> À faire
a - Dans le récit des combats de Mesnil-Saint-Georges et de Grivesnes, quelles sont toutes les heures des assauts ennemis du 30 ?
b - Répondez à ces questions sur le récit des combats de Mesnil-Saint-Georges et de Grivesnes :
(i) Sur quel village l'ennemi va-t-il redonner, faute d'avoir vu la faiblesse de Rollot ?
(ii) Qui, à Grivesnes, assomme la garde ?
(iii) Quelle agence annonce des « difficultés de transports et d'exécution » ?
c - Poursuivez le récit des combats de Mesnil-Saint-Georges et de Grivesnes à partir de sa dernière phrase.

Le commandement français a le temps d’opérer un rétablissement. Il n’a pas de disponibilités : il s’en créera ; il coupera son manteau en deux pour tout couvrir : ce sera moins bien, mais ce sera. Il bouche. Le 29, le plein du général commence de se faire. Le Boche a si bien ignoré la faiblesse de Rollot, que c’est sur Mesnil-Saint-Georges qu’il va redonner. Il faut qu’il emporte le passage, qu’il parvienne en chemin de fer. Le 30, il va s’y ruer quatre fois : à 7 h. 30, à 10 h., à 11 h. 30, à 17 h. Les nôtres sont arrivés. Ils le tapent, et à un bataillon contre une division le renversent de l’autre côté du village. Ils reprennent Mesnil. « Il semble bien, écrivent-ils le soir de cette râclée, que l’armée de réserve Foch a déjà commencé d’être engagée par portions. » Cela leur semble si bien, qu’ils ne vont plus insister à cet endroit. Foch est arrivé devant Montdidier ? Remontons alors, fonçons plus haut. On trouvera quand même le chemin de fer. Le lendemain, ils se jettent sur Grivesnes. Il ne s’agit plus de rater le coup. Il faut passer. Ils vont faire donner la garde. Grivesnes est un parc. Un château, des communs, tout se mène là-dedans, corps à corps, à coups de crosse, de lardoir. Ce sont les cavaliers à pied qui travaillent. Ils assomment la garde. Ils la couchent, éventrée, dans les fossés du parc. Un chef, le soir, appelle ça : « Le nouveau ravin de Gravelotte ». « Nous avons des difficultés de transports et d’exécution », annonce alors l’agence Wolff. Plutôt ! Maintenant, notre armée est là, prête à tout. (Et l’attaque sur le Chemin des Dames, en Champagne, en Lorraine, Hindenburg, où est-elle ?)

> Matériel source
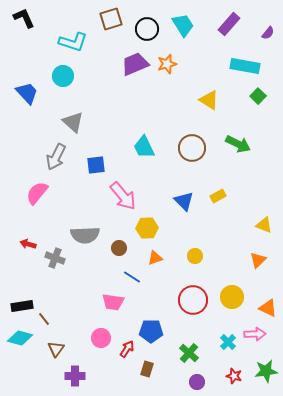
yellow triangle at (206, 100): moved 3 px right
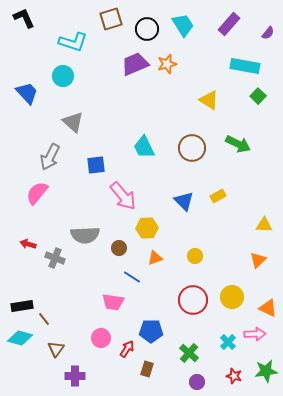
gray arrow at (56, 157): moved 6 px left
yellow triangle at (264, 225): rotated 18 degrees counterclockwise
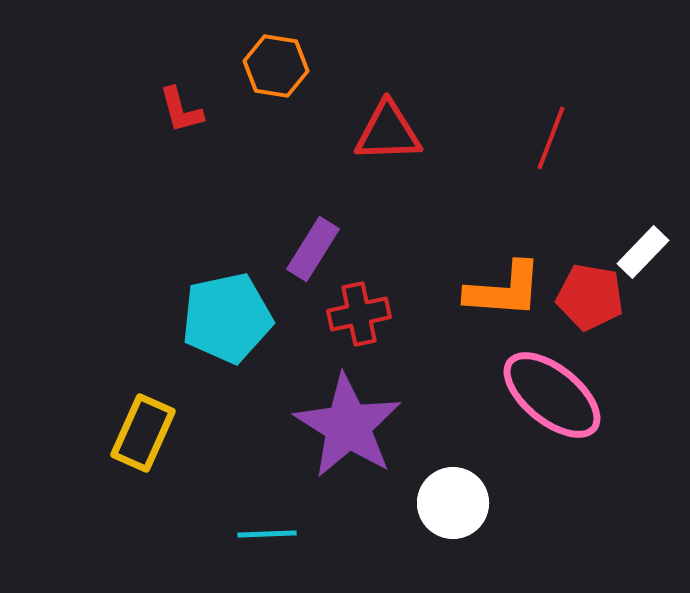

> Réponses fournies
a - 7 h. 30, 10 h., 11 h. 30 et 17 h.

b -
(i) Sur Mesnil-Saint-Georges.
(ii) Les cavaliers à pied.
(iii) L'agence Wolff.

c -
Et la panse boche dut se serrer

Mais, le 4 avril, ils tentent de nouveau sur Grivesnes. Ils vont jouer des coudes sur 10 kilomètres. Pile. Le 5, ils en remettent. Ça ne colle pas. « Ça ne colle pas ? » Alors, remontons ! Les Français, tudieu ! ne nous suivront pas toujours ; fonçons sur Rouvrel. Là, la ligne de chemin de fer est tout à côté. Trois kilomètres et ils l’auront. Ils choisissent leurs hommes. Il y a des bois, ils mettront des spécialistes de la bataille sous bois. Nous, nous avons des cavaliers. Gros moyens, dispositif massif : le grand jeu ! Ils perdent. Ils remontent sur Hangard. Peut-être bien qu’à Hangard ils ne rencontreront pas du bleu. Il ne peut tout de même pas marcher plus vite que les violons, le bleu ! Ils cherchent. Ils en trouvent. Ils sont boudés.
Ils l’étaient quand, l’autre matin, on jugea qu’ils ne l’étaient pas suffisamment. La panse allemande ballonnait. Il importait de lui redonner de la ligne. Ce fut ce dont on s’occupa le 18 au matin. On appela cela l’affaire de Thennes ou : « Comment nous consolidons sur la rive gauche de l’Avre. » Nous, qui sommes sans respect, nous aurions préféré dire : « Comment, après l’avoir ceinturé, nous serrons d’un cran, pour l’esthétique, le ventre de Ludendorff. »
Le Petit Journal, 24 avril 1918.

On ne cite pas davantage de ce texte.